**Dataset content:**
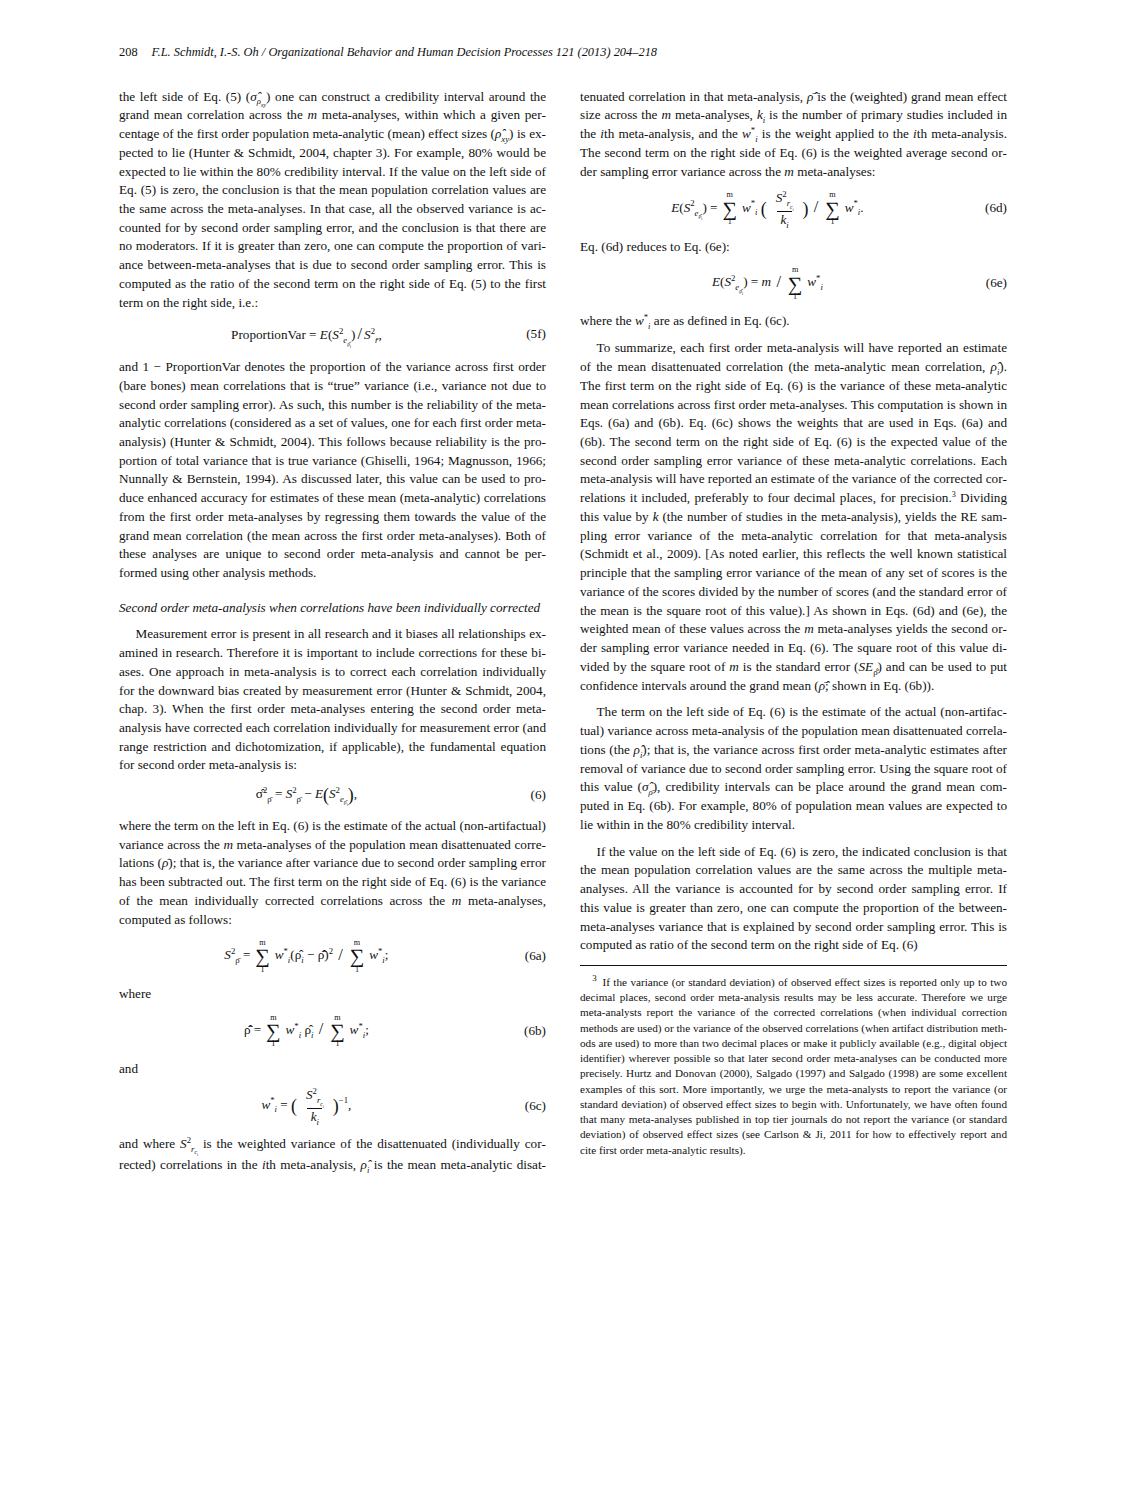208 F.L. Schmidt, I.-S. Oh / Organizational Behavior and Human Decision Processes 121 (2013) 204–218
the left side of Eq. (5) (σ̂ρxy) one can construct a credibility interval around the grand mean correlation across the m meta-analyses, within which a given percentage of the first order population meta-analytic (mean) effect sizes (ρ̂xy) is expected to lie (Hunter & Schmidt, 2004, chapter 3). For example, 80% would be expected to lie within the 80% credibility interval. If the value on the left side of Eq. (5) is zero, the conclusion is that the mean population correlation values are the same across the meta-analyses. In that case, all the observed variance is accounted for by second order sampling error, and the conclusion is that there are no moderators. If it is greater than zero, one can compute the proportion of variance between-meta-analyses that is due to second order sampling error. This is computed as the ratio of the second term on the right side of Eq. (5) to the first term on the right side, i.e.:
ProportionVar = E(S2eρ̂i)/S2r̄, (5f)
and 1 − ProportionVar denotes the proportion of the variance across first order (bare bones) mean correlations that is “true” variance (i.e., variance not due to second order sampling error). As such, this number is the reliability of the meta-analytic correlations (considered as a set of values, one for each first order meta-analysis) (Hunter & Schmidt, 2004). This follows because reliability is the proportion of total variance that is true variance (Ghiselli, 1964; Magnusson, 1966; Nunnally & Bernstein, 1994). As discussed later, this value can be used to produce enhanced accuracy for estimates of these mean (meta-analytic) correlations from the first order meta-analyses by regressing them towards the value of the grand mean correlation (the mean across the first order meta-analyses). Both of these analyses are unique to second order meta-analysis and cannot be performed using other analysis methods.
Second order meta-analysis when correlations have been individually corrected
Measurement error is present in all research and it biases all relationships examined in research. Therefore it is important to include corrections for these biases. One approach in meta-analysis is to correct each correlation individually for the downward bias created by measurement error (Hunter & Schmidt, 2004, chap. 3). When the first order meta-analyses entering the second order meta-analysis have corrected each correlation individually for measurement error (and range restriction and dichotomization, if applicable), the fundamental equation for second order meta-analysis is:
σ̂2ρ̄ = S2ρ̄ − E(S2eρ̂i), (6)
where the term on the left in Eq. (6) is the estimate of the actual (non-artifactual) variance across the m meta-analyses of the population mean disattenuated correlations (ρ̄); that is, the variance after variance due to second order sampling error has been subtracted out. The first term on the right side of Eq. (6) is the variance of the mean individually corrected correlations across the m meta-analyses, computed as follows:
S2ρ̄ = m∑1 w*i(ρ̂i − ρ̂̄)2 / m∑1 w*i; (6a)
where
ρ̂̄ = m∑1 w*i ρ̂i / m∑1 w*i; (6b)
and
w*i = ( S2rci ki )−1, (6c)
and where S2rci is the weighted variance of the disattenuated (individually corrected) correlations in the ith meta-analysis, ρ̂i is the mean meta-analytic disattenuated correlation in that meta-analysis, ρ̂̄ is the (weighted) grand mean effect size across the m meta-analyses, ki is the number of primary studies included in the ith meta-analysis, and the w*i is the weight applied to the ith meta-analysis. The second term on the right side of Eq. (6) is the weighted average second order sampling error variance across the m meta-analyses:
E(S2eρ̂i) = m∑1 w*i ( S2rci ki ) / m∑1 w*i. (6d)
Eq. (6d) reduces to Eq. (6e):
E(S2eρ̂i) = m / m∑1 w*i (6e)
where the w*i are as defined in Eq. (6c).
To summarize, each first order meta-analysis will have reported an estimate of the mean disattenuated correlation (the meta-analytic mean correlation, ρ̂i). The first term on the right side of Eq. (6) is the variance of these meta-analytic mean correlations across first order meta-analyses. This computation is shown in Eqs. (6a) and (6b). Eq. (6c) shows the weights that are used in Eqs. (6a) and (6b). The second term on the right side of Eq. (6) is the expected value of the second order sampling error variance of these meta-analytic correlations. Each meta-analysis will have reported an estimate of the variance of the corrected correlations it included, preferably to four decimal places, for precision.3 Dividing this value by k (the number of studies in the meta-analysis), yields the RE sampling error variance of the meta-analytic correlation for that meta-analysis (Schmidt et al., 2009). [As noted earlier, this reflects the well known statistical principle that the sampling error variance of the mean of any set of scores is the variance of the scores divided by the number of scores (and the standard error of the mean is the square root of this value).] As shown in Eqs. (6d) and (6e), the weighted mean of these values across the m meta-analyses yields the second order sampling error variance needed in Eq. (6). The square root of this value divided by the square root of m is the standard error (SEρ̂̄) and can be used to put confidence intervals around the grand mean (ρ̂̄; shown in Eq. (6b)).
The term on the left side of Eq. (6) is the estimate of the actual (non-artifactual) variance across meta-analysis of the population mean disattenuated correlations (the ρ̂i); that is, the variance across first order meta-analytic estimates after removal of variance due to second order sampling error. Using the square root of this value (σ̂ρ̄), credibility intervals can be place around the grand mean computed in Eq. (6b). For example, 80% of population mean values are expected to lie within in the 80% credibility interval.
If the value on the left side of Eq. (6) is zero, the indicated conclusion is that the mean population correlation values are the same across the multiple meta-analyses. All the variance is accounted for by second order sampling error. If this value is greater than zero, one can compute the proportion of the between-meta-analyses variance that is explained by second order sampling error. This is computed as ratio of the second term on the right side of Eq. (6)
3 If the variance (or standard deviation) of observed effect sizes is reported only up to two decimal places, second order meta-analysis results may be less accurate. Therefore we urge meta-analysts report the variance of the corrected correlations (when individual correction methods are used) or the variance of the observed correlations (when artifact distribution methods are used) to more than two decimal places or make it publicly available (e.g., digital object identifier) wherever possible so that later second order meta-analyses can be conducted more precisely. Hurtz and Donovan (2000), Salgado (1997) and Salgado (1998) are some excellent examples of this sort. More importantly, we urge the meta-analysts to report the variance (or standard deviation) of observed effect sizes to begin with. Unfortunately, we have often found that many meta-analyses published in top tier journals do not report the variance (or standard deviation) of observed effect sizes (see Carlson & Ji, 2011 for how to effectively report and cite first order meta-analytic results).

**Task requirements:** Where does the word "artifactual" appear in the records? Copy every line that holds it.

**Response:**
where the term on the left in Eq. (6) is the estimate of the actual (non-artifactual) variance across the m meta-analyses of the population mean disattenuated correlations (ρ̄); that is, the variance after variance due to second order sampling error has been subtracted out. The first term on the right side of Eq. (6) is the variance of the mean individually corrected correlations across the m meta-analyses, computed as follows:
The term on the left side of Eq. (6) is the estimate of the actual (non-artifactual) variance across meta-analysis of the population mean disattenuated correlations (the ρ̂i); that is, the variance across first order meta-analytic estimates after removal of variance due to second order sampling error. Using the square root of this value (σ̂ρ̄), credibility intervals can be place around the grand mean computed in Eq. (6b). For example, 80% of population mean values are expected to lie within in the 80% credibility interval.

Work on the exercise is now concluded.